In search of a Palestinian strategy

The foundations of the historic compromise have been shaken in this cruelest month of April. The president of the United States, publicly and clearly, redefined the right of return to mean the return to the yet-to-be-born Palestine. He questioned the "sanctity" of the 1967 borders and sanctioned "reality on the ground" as a determining factor for the future of settlements and borders. He committed the United States to maintain Israel’s qualitative edge over the Arabs and praised Israeli Prime Minister Ariel Sharon for his bold steps toward peace as he expressed his solidarity with Israel’s fight against terror and its acts of self-defense as it sees fit.

The Palestinians reacted with a mix of anger and foreboding. They could hardly recover from the shock before they witnessed the killing of Hamas leader Dr. Rantisi. Bellicose words were a sad substitute for their sense of weakness and violation.

The Arab "street" as covered by Al Jazeera and other stations overflowed with emotion and rhetoric, while the Arab states reacted cautiously–after they expressed their eternal support for the Palestinians and heaped their usual vitriol on Sharon. Egyptian President Hosni Mubarak, fresh from a friendly visit to Texas, stated that the Arabs’ hatred for America was at its all-time high.
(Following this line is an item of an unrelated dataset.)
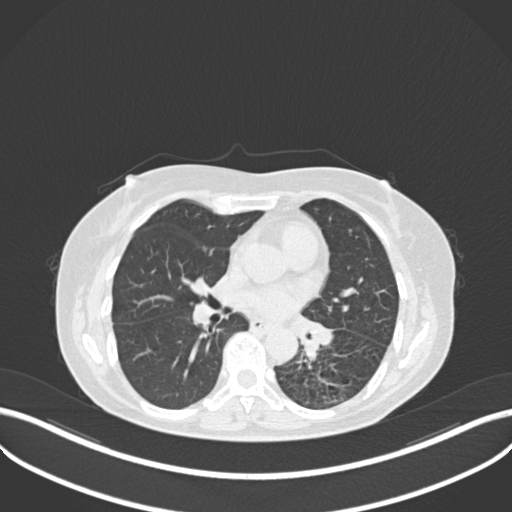
Chest CT, one axial slice. Position 131 of 270 along the scan axis. Reconstruction kernel B30f. 120 kVp. Lung window (W 1500 / L -600 HU). 1 mm slice thickness. 512 × 512 image matrix, field of view 400 × 400 mm. Patient: female, 63 years. Case-level facts recorded for this patient, not image findings: clinical TNM (as recorded): T1b N0 M0; histopathological grade: G2-3.
Structures marked on this image (rectangle marked by the reading radiologist):
- lung tumour (recorded histology: adenocarcinoma): bounding box [x1, y1, x2, y2] px = [293, 314, 338, 361]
Jordan’s King Abdullah wisely "postponed" his trip to Washington to be rescheduled in a couple of weeks. The rest of the world dusted off its usual remarks about peace.

Anger, lamentation and loud expressions of hatred directed against America and its president and against Israel and the Arab regimes may help vent anger but are no substitute for strategy. The Palestinians by now have to come to grips with the fact that the support of Arab and Muslim masses cannot and will not solve the problem of Palestine. It is necessary but insufficient.

Palestinians must confront their problems squarely. They are a people living under an oppressive occupation, with a weakened and isolated leadership, without an army and with a tattered security force, a wrecked economy and fractured institutions. The image of defenders of a just cause has gradually and relentlessly metamorphosed into that of terrorists. However, the historic injustice meted out to the Palestinians, continues to define their struggle as the conflict of our time and therein lies the Palestinian’s winning card.

Whatever strategies the Palestinians have utilized in the past have not worked. It is time to reflect, reassess and innovate. Violence may preclude a solution but it will not achieve one. The Palestinians alone cannot liberate Palestine. No people have sacrificed more, or longer, than the Palestinians have, but sacrifice without a strategy designed to win is not enough. In a struggle of this magnitude, more allies who, for their own reasons, share the vision of a state of Palestine alongside Israel are indispensable. Allies in the United States and in Israel, the two countries that play a pivotal role in the outcome of this conflict, have to be identified and mobilized. Violence against civilians alienates these potential allies and the Palestinian people must make the fateful choice between military confrontation and peaceful resistance and negotiations.

The Palestinians must be given the opportunity to make and express their choices. It is time, it is past time, for the Palestinians to go to the voting booths and cast their ballots to elect their representatives. The United States cannot seriously prevent a people from voting. That is as un-American as the monarchy. The United States, once convinced, can engage Israel to make elections feasible. All parties need to see that the compromises required to achieve peace can only be made by elected representatives. It would help to couple elections with a referendum on a two-state solution based on the roadmap. The roadmap is the one international instrument accepted by the Israeli and Palestinian leadership, as well as by the Quartet and the Arab League. Such a referendum would define the parameters of the political horizon for the Palestinians. Opponents of the roadmap will lose their ability to thwart progress if the referendum wins.

The Palestinians must also make choices about the future of Gaza after Israel withdraws. Gaza must be made to work, thus depriving Israeli hawks of an argument to extend the occupation of the West Bank. This probable withdrawal offers the Palestinians an unusual opportunity, the opportunity to plan for a future event rather than to cope with a done deal. It should be viewed as the first milestone in establishing their viable state. The suggestions put forth by Marwan Barghouti are worthy of serious consideration. They provide the political context that makes this withdrawal a step towards independence, rather than a downward slide to the abyss.

But beyond that, concrete plans for housing, roads, parks, industrial plants, schools and all aspects of living must be made and readied for implementation. This project can best be done under the leadership of international institutions like the World Bank, with active participation of the Palestinians themselves. A formal new entity can be entrusted with this task.

Free elections, with issues contested and choices starkly defined, will make it possible for legitimate representatives to tackle issues of Palestinian and Israeli security under the indispensable American umbrella. Egypt and Jordan can and will play significant roles in bringing this process to fruition.

The president of the United States should be taken at his word that the final status issues are to be left to the parties. Prejudging the outcome will not work. Only empowered legitimate representatives of both peoples will have the authority and ability to make the compromises needed for peace, and only they can make such peace permanent.